Aggregation dynamics of active rotating particles in dense passive media

Active matter systems are able to exhibit emergent non-equilibrium behavior due to activity-induced effective interactions between the active particles. Here we study the aggregation and dynamical behavior of active rotating particles, spinners, embedded in 2D passive colloidal monolayers. Using both experiments and simulations we observe aggregation of active particles or spinners whose behavior resembles classical 2D Cahn-Hilliard coarsening. The aggregation behavior and spinner attraction depend on the mechanical properties of the passive monolayer and the activity of spinners. Spinner aggregation only occurs when the passive monolayer behaves elastically and when the spinner activity exceeds a minimum activity threshold. Interestingly, for the spinner concentrations investigated here, the spinner concentration does not seem to change the dynamics of the aggregation behavior.

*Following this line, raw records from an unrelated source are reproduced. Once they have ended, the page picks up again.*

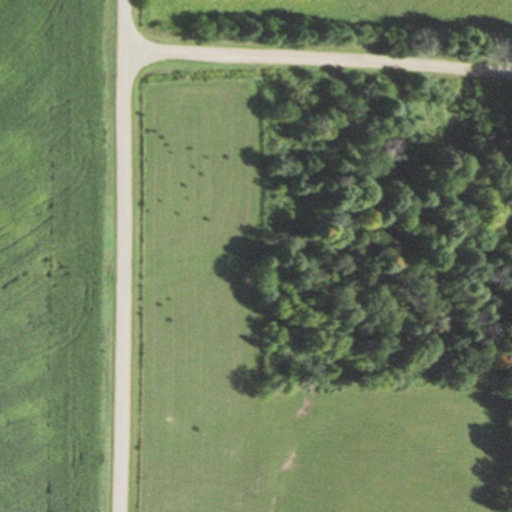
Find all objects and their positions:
road: (316, 60)
road: (119, 256)
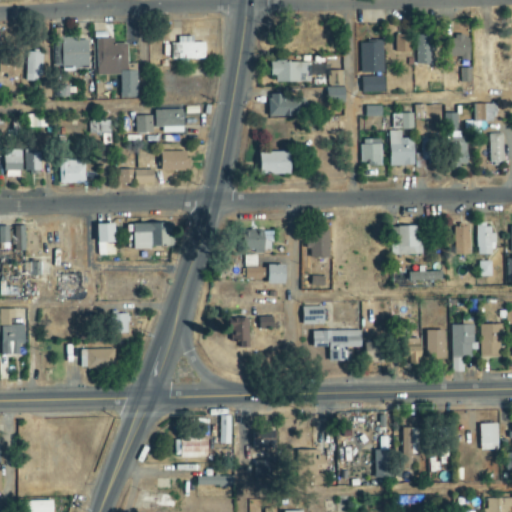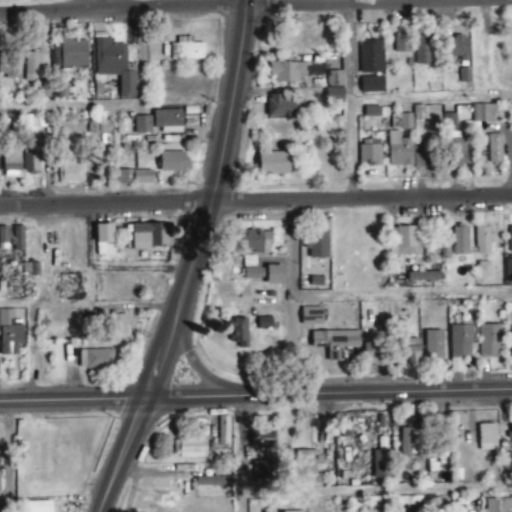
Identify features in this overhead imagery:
road: (249, 7)
building: (402, 44)
building: (458, 47)
building: (186, 50)
building: (423, 50)
building: (72, 54)
building: (370, 58)
building: (8, 65)
building: (115, 66)
building: (32, 67)
building: (289, 72)
building: (334, 79)
building: (371, 85)
building: (334, 95)
road: (430, 97)
road: (349, 99)
building: (282, 105)
road: (120, 106)
building: (371, 112)
building: (167, 121)
building: (401, 122)
building: (141, 125)
building: (453, 143)
building: (399, 150)
building: (423, 150)
building: (494, 150)
building: (369, 152)
building: (30, 162)
building: (172, 162)
building: (10, 163)
building: (273, 163)
building: (70, 172)
building: (134, 177)
road: (255, 200)
building: (3, 235)
building: (151, 236)
building: (18, 238)
building: (510, 239)
building: (104, 240)
building: (483, 240)
building: (255, 241)
building: (404, 241)
building: (459, 241)
building: (318, 245)
road: (191, 260)
building: (30, 269)
building: (252, 269)
building: (483, 269)
building: (508, 270)
building: (274, 275)
building: (424, 276)
road: (402, 294)
road: (291, 297)
road: (89, 298)
building: (311, 316)
building: (117, 324)
building: (264, 324)
building: (238, 331)
building: (9, 334)
building: (489, 340)
building: (460, 341)
building: (335, 343)
building: (511, 343)
building: (433, 344)
road: (187, 351)
building: (374, 351)
road: (30, 352)
building: (410, 352)
building: (95, 359)
road: (372, 392)
road: (187, 397)
road: (70, 400)
building: (223, 430)
building: (509, 432)
building: (486, 437)
building: (407, 447)
building: (189, 448)
road: (6, 454)
building: (507, 462)
building: (379, 465)
building: (308, 469)
building: (213, 482)
road: (365, 488)
building: (496, 505)
building: (37, 507)
building: (300, 511)
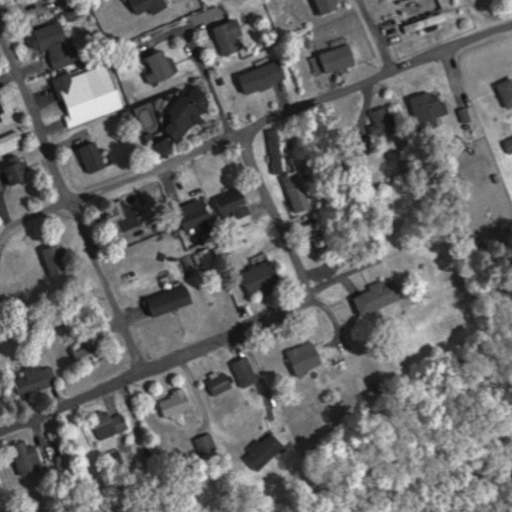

There is a characteristic cluster size which maximizes spinner aggregation by minimizing the drag through the passive monolayer and maximizing the stress applied on the passive medium. We also show a ternary mixture of passive particles and co-rotating and counter-rotating spinners that aggregate into clusters of co and counter-rotating spinners respectively. Active matter systems are able to exhibit emergent non-equilibrium behavior due to activity-induced effective interactions between the active particles.